PRIVATIZATION IN INDIA
The idea of socialist economy of nationalization has been proved wrong. Some of the critics of nationalization called it state capitalism. But by the end of 1990 it was realized by the people of East European countries which were the breeding ground of Communism that it served the bureaucrats, dictators and generals in the armed forces. The proletariat (worker) and the common man could not get any benefit from the system.
The progress of a country depends upon increase in production – in industries, agriculture services, transport, and management and communication net work. All of these can be both in the private sector and the public i.e., nationalized sector. In private sector personal interests is the driving force in small installations as well as huge concerns. In public sector it is no one’s work. With a corrupt bureaucracy and slumbering management one may not work at all, may not add a single penny of the G.RP. and no one minds it for all sail in the same boat. A private doctor remains in his clinic from morning till evening. A doctor in Public Health Service may visit the dispensary once a weak. It has created a vast army of shirkers in India. Efficiency is at a very low ebb in the public sector.
Accountability is another important factor in increasing the productivity. If the output falls someone should be responsible for it. It is this factor that makes the people sincere in the private sector. One is judged not from his political contacts or flattery but from the work and quality of work he puts in. Not only promotions but even the continuity of job depends on it. In public sector no one is accountable for the loss of production, accumulation of stocks, and failure of sales, outdated machinery and non adherence to quality. It all leads to heavy losses. In only one sector i.e., textiles there are more than 100 sick mills under National Textile Corporation which are being run under these constraints resulting in heavy losses. Steel Industry, heavy chemicals, fertilizer, power generation, transport all meet the same fate in public sector. It is because of this that Russia has been importing food grains from the USA, Canada and Australia for a long time.

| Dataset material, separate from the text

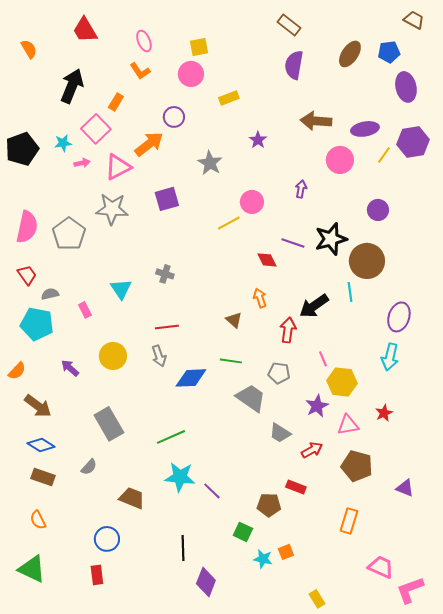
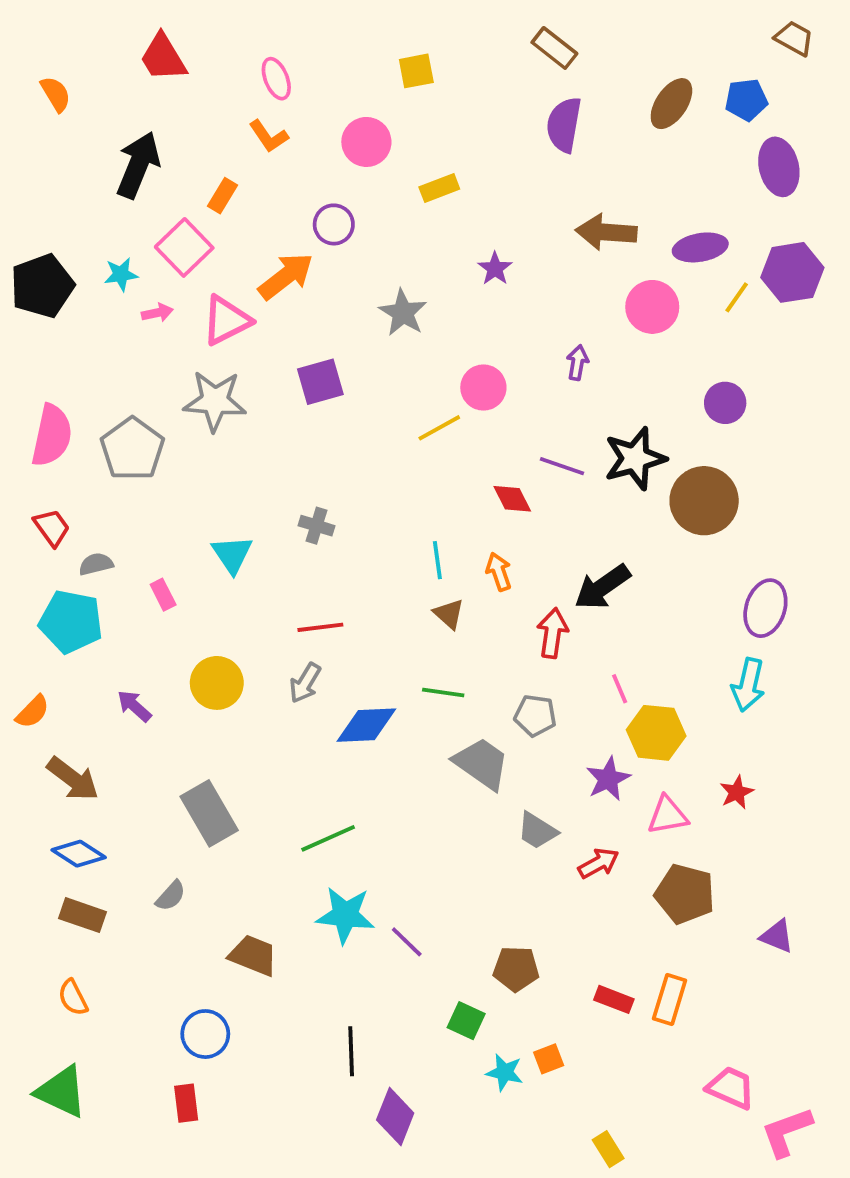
yellow square: (199, 47) -> (416, 71), moved
cyan line: (350, 292) -> (437, 560), moved
gray arrow: (159, 356) -> (305, 683), turned 50
red rectangle: (296, 487) -> (614, 999), moved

After the coup of the hardliners against Gorbachev in August 1991 USSR had only ten days food for all people of the country. It has given rise to two phenomenon—Privatization of all production units and a shift from socialistic to market economy. After the fall of the Berlin wall all nationalized services were sold to private industrialists and managerial concerns in Germany. Same was the fate of agencies of production in Poland, Czechoslovakia, Romania, Hungary and Bulgaria. Russia is no exception to it while China has already invited and accommodated a number of foreign industrialists. Mr. N. D. Prabhu who retired as chairman and managing director of Canara Bank said that there should be least interference of the government in the functioning of banks. It will be a good day when the politicians in this country realize that not nationalization but privatization is the real panacea for most of the economic ills.